*** MATERIAL PROVIDED ***

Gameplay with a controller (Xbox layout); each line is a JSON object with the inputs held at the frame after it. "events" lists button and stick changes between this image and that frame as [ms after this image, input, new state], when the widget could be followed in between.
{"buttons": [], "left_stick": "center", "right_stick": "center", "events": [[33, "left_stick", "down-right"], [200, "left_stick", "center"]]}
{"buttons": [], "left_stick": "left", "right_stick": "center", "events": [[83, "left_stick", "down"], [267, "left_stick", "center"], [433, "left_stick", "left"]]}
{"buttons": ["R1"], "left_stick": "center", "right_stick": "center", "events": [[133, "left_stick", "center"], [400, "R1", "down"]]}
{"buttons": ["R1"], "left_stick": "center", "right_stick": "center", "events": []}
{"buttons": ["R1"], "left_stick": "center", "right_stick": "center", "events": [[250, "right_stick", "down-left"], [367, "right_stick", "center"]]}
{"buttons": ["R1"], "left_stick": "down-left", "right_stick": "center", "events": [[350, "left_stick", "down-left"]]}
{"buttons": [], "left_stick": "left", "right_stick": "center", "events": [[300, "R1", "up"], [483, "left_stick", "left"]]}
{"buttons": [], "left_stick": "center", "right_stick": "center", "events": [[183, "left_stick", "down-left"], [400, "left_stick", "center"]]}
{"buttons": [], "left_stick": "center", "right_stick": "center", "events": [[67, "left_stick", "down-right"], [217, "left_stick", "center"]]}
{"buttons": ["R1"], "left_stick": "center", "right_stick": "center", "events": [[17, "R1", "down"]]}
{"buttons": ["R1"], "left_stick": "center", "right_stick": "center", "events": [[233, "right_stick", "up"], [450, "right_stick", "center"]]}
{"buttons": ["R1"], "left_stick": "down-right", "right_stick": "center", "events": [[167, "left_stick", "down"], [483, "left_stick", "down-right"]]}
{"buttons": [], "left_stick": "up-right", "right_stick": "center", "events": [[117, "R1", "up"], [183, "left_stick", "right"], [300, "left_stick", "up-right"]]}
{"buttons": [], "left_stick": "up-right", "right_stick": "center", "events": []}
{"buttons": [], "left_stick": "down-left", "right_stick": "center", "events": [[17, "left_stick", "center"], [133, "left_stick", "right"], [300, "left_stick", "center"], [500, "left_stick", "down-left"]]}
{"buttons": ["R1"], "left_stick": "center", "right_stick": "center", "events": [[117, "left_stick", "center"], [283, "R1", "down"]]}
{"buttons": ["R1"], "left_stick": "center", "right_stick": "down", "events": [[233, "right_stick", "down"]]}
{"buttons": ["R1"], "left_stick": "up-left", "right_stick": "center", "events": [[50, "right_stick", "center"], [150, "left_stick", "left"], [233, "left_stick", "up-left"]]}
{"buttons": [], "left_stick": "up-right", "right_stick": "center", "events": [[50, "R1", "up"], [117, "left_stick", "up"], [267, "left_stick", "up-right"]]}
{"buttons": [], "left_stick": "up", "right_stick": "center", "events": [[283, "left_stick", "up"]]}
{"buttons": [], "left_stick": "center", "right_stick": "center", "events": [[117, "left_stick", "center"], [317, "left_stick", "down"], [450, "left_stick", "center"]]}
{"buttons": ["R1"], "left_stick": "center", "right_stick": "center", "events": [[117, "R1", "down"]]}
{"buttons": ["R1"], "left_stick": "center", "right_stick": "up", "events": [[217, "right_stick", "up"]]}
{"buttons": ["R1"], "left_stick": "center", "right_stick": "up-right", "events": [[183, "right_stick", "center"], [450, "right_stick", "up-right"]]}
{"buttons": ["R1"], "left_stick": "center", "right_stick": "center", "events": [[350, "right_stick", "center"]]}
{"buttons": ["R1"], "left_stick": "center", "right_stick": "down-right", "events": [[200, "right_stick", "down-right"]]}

*** End of MATERIAL PROVIDED ***

In this exercise, give every record above again exactly.

> WRITTEN RESPONSE:
Gameplay with a controller (Xbox layout); each line is a JSON object with the inputs held at the frame after it. "events" lists button and stick changes between this image and that frame as [ms after this image, input, new state], when the widget could be followed in between.
{"buttons": [], "left_stick": "center", "right_stick": "center", "events": [[33, "left_stick", "down-right"], [200, "left_stick", "center"]]}
{"buttons": [], "left_stick": "left", "right_stick": "center", "events": [[83, "left_stick", "down"], [267, "left_stick", "center"], [433, "left_stick", "left"]]}
{"buttons": ["R1"], "left_stick": "center", "right_stick": "center", "events": [[133, "left_stick", "center"], [400, "R1", "down"]]}
{"buttons": ["R1"], "left_stick": "center", "right_stick": "center", "events": []}
{"buttons": ["R1"], "left_stick": "center", "right_stick": "center", "events": [[250, "right_stick", "down-left"], [367, "right_stick", "center"]]}
{"buttons": ["R1"], "left_stick": "down-left", "right_stick": "center", "events": [[350, "left_stick", "down-left"]]}
{"buttons": [], "left_stick": "left", "right_stick": "center", "events": [[300, "R1", "up"], [483, "left_stick", "left"]]}
{"buttons": [], "left_stick": "center", "right_stick": "center", "events": [[183, "left_stick", "down-left"], [400, "left_stick", "center"]]}
{"buttons": [], "left_stick": "center", "right_stick": "center", "events": [[67, "left_stick", "down-right"], [217, "left_stick", "center"]]}
{"buttons": ["R1"], "left_stick": "center", "right_stick": "center", "events": [[17, "R1", "down"]]}
{"buttons": ["R1"], "left_stick": "center", "right_stick": "center", "events": [[233, "right_stick", "up"], [450, "right_stick", "center"]]}
{"buttons": ["R1"], "left_stick": "down-right", "right_stick": "center", "events": [[167, "left_stick", "down"], [483, "left_stick", "down-right"]]}
{"buttons": [], "left_stick": "up-right", "right_stick": "center", "events": [[117, "R1", "up"], [183, "left_stick", "right"], [300, "left_stick", "up-right"]]}
{"buttons": [], "left_stick": "up-right", "right_stick": "center", "events": []}
{"buttons": [], "left_stick": "down-left", "right_stick": "center", "events": [[17, "left_stick", "center"], [133, "left_stick", "right"], [300, "left_stick", "center"], [500, "left_stick", "down-left"]]}
{"buttons": ["R1"], "left_stick": "center", "right_stick": "center", "events": [[117, "left_stick", "center"], [283, "R1", "down"]]}
{"buttons": ["R1"], "left_stick": "center", "right_stick": "down", "events": [[233, "right_stick", "down"]]}
{"buttons": ["R1"], "left_stick": "up-left", "right_stick": "center", "events": [[50, "right_stick", "center"], [150, "left_stick", "left"], [233, "left_stick", "up-left"]]}
{"buttons": [], "left_stick": "up-right", "right_stick": "center", "events": [[50, "R1", "up"], [117, "left_stick", "up"], [267, "left_stick", "up-right"]]}
{"buttons": [], "left_stick": "up", "right_stick": "center", "events": [[283, "left_stick", "up"]]}
{"buttons": [], "left_stick": "center", "right_stick": "center", "events": [[117, "left_stick", "center"], [317, "left_stick", "down"], [450, "left_stick", "center"]]}
{"buttons": ["R1"], "left_stick": "center", "right_stick": "center", "events": [[117, "R1", "down"]]}
{"buttons": ["R1"], "left_stick": "center", "right_stick": "up", "events": [[217, "right_stick", "up"]]}
{"buttons": ["R1"], "left_stick": "center", "right_stick": "up-right", "events": [[183, "right_stick", "center"], [450, "right_stick", "up-right"]]}
{"buttons": ["R1"], "left_stick": "center", "right_stick": "center", "events": [[350, "right_stick", "center"]]}
{"buttons": ["R1"], "left_stick": "center", "right_stick": "down-right", "events": [[200, "right_stick", "down-right"]]}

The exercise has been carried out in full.